I get that, and I'm not saying I'd skin the piece out of macho aggression, but the aggravated circumstances of my taking-back my Les Paul or some other confrontation might have had me find myself requiring a means of self-defense that is more substantial than the perps means of offense that I could have found myself needing to defend myself against... And yes it's still empty bravado...

 

But that's all speculative scenario nonsense and I actually wholly agree with RCT's thought process...

 

I'd be far more overcome with my own terror at the thought of someone doing something harmful to my Cats to even notice the Les Paul missing until I'd verified them secure and unharmed... Were I to find they were harmed or simply missing I'd be distraught beyond words and would be spending the entirety of my efforts and energies trying to locate them and insuring their safety and well being...

 

To stir the debating beast yet again, having said that, were I to find they had been lost, harmed, or worse yet killed, I'd be hard-pressed not to go on a blood-thirsty jihad for vengeance... That I'd possibly kill for...

 

I'm one of those! I am psycho for my pets, they are my family!

 

I had a 10 year old Walker Hound stolen from me, just before Christmas one year when I was in my early twenties. It made Christmas suck and made me think I'd never celebrate another one again She was a House-Hound and getting into her senior years, but in such good shape she was mistaken for a young breed-able female. Her Coon-hunting days were long behind her and we had her fixed right after I got her anyway. After searching all the roads for miles looking for her lifeless body and calling every shelter and vet and police force in a conceivable distance and not finding her I became convinced she had been taken when she was let out to roam and hunt the nearby woods that she loved so much as was her daily routine.

### [DATA EXTRACT]
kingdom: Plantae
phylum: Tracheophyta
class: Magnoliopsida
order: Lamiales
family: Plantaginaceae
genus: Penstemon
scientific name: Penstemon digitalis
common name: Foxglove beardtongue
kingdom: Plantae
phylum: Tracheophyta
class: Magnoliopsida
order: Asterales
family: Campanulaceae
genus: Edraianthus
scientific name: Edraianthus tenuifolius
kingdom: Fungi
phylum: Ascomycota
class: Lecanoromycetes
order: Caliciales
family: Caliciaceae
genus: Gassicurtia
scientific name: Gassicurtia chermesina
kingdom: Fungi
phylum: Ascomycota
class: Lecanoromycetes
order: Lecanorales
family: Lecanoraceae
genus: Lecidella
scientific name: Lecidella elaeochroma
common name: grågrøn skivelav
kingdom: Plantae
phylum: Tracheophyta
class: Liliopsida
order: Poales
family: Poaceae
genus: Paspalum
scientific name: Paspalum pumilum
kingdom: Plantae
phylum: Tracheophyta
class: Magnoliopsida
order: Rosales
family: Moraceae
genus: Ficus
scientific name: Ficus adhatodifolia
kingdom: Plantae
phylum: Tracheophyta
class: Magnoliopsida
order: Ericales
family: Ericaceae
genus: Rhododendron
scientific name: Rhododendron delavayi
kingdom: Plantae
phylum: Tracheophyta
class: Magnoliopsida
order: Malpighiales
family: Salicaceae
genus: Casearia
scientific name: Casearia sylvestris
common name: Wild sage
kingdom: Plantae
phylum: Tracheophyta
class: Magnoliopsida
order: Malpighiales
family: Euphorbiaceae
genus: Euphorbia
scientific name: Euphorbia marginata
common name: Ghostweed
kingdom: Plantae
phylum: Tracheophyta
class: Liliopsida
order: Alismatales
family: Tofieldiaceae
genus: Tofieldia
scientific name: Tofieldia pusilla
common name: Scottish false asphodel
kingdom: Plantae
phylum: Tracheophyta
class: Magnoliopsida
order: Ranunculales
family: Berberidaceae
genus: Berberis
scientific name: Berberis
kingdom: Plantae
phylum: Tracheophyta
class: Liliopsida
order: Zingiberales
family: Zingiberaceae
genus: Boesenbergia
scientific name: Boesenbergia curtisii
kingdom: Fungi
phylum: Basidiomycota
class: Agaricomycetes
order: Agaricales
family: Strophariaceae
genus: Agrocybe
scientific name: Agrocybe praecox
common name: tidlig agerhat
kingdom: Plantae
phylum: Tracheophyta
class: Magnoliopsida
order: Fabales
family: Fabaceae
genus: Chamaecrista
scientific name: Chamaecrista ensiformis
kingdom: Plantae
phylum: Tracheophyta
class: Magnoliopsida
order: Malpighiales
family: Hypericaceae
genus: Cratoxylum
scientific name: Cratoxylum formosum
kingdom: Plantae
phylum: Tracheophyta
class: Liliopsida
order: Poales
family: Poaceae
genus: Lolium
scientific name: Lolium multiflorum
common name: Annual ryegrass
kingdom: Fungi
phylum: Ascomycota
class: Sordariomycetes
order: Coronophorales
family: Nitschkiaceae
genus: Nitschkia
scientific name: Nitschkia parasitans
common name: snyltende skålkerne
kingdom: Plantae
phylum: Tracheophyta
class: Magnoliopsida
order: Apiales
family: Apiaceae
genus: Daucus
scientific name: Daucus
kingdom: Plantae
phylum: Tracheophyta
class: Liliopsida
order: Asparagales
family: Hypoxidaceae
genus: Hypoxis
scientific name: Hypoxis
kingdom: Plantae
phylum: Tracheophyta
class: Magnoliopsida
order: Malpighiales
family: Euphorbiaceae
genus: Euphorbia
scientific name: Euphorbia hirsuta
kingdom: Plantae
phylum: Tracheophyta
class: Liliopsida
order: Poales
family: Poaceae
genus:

### [DIRECTIVE 1]
In the post about losing pets, what breed of dog does the writer say was stolen from them?
### [DIRECTIVE 2]
Carry the post about losing pets forward from its last sentence.

### [WRITTEN ANSWER 1]
A Walker Hound.

### [WRITTEN ANSWER 2]
I snapped... I literally, no lie, no exaggeration, strapped my .45 ACP on my hip and made the rounds of all the little hole-in-the-wall gin-joints and general stores and hunter gathering spots and made open comments while dropping off my "missing" posters about how I knew her voice explaining her age and the misinformation that she was young and a breeder and that I'll know that voice 'cause she likes to bay in the evening and with Spring coming she'll be sure to start "opening-up" come supper time and that when I hear it I'm gonna go in shootin' first and askin' questions later after I've gotten her back...

 

The .45 on my hip kept anyone from making comments back at me and left an impression. I was sure I was gonna get a visit from someone in the local constabulary, but instead within a week, right when I took a break from my first set of rounds tellin' folks what I was gonna do when I found her, a local farmer up the street called me up and said he saw a hunter's truck pull up out at the end of one of his fields and let her out and took off having dropped her off in close enough proximity of my home that they figured she'd find her way back and he instead called her over, from seeing my wanted posters on every telephone pole in the county, he knew her, I'd checked-in with him early on in the search, we'd hunted his property a number of times and he was familiar with her, and she went up to him and he put her on a lead in his barn and called me so I could come get her...

 

It was one of the few happy ending stories I can think of in my life. I actually got her back and she lived to the ripe old age of 17 as my ol' couch-hound... Daisy-May was her name. She was 85 pounds and bred for bear hunting but we'd trained her to hunt 'Coon when she was about a year and a half old and she later became my ol' lop-eared house-hound. She was a sweetheart and as sweet and calm as they come...

 

I can still hear her voice wafting in a warm summer breeze in the evenings when I think about her when I feel the warm breeze in the twilight of a summer evening brush across my face... I miss ol' Daisy-May!

 

But I got her back and I cried for 2 days at my fortune that I thought would never happen... I never got a visit from any of the local constabulary for my methods either...

 

It was clearly some Hilltown hunter (type) that wanted a Hound as spectacular as she was, but didn't figure on my Psycho mission from God to get her back...

 

You just don't mess with a man's dog! Or his Cats!!! I'd be completely shattered if something were to happen to my Cats!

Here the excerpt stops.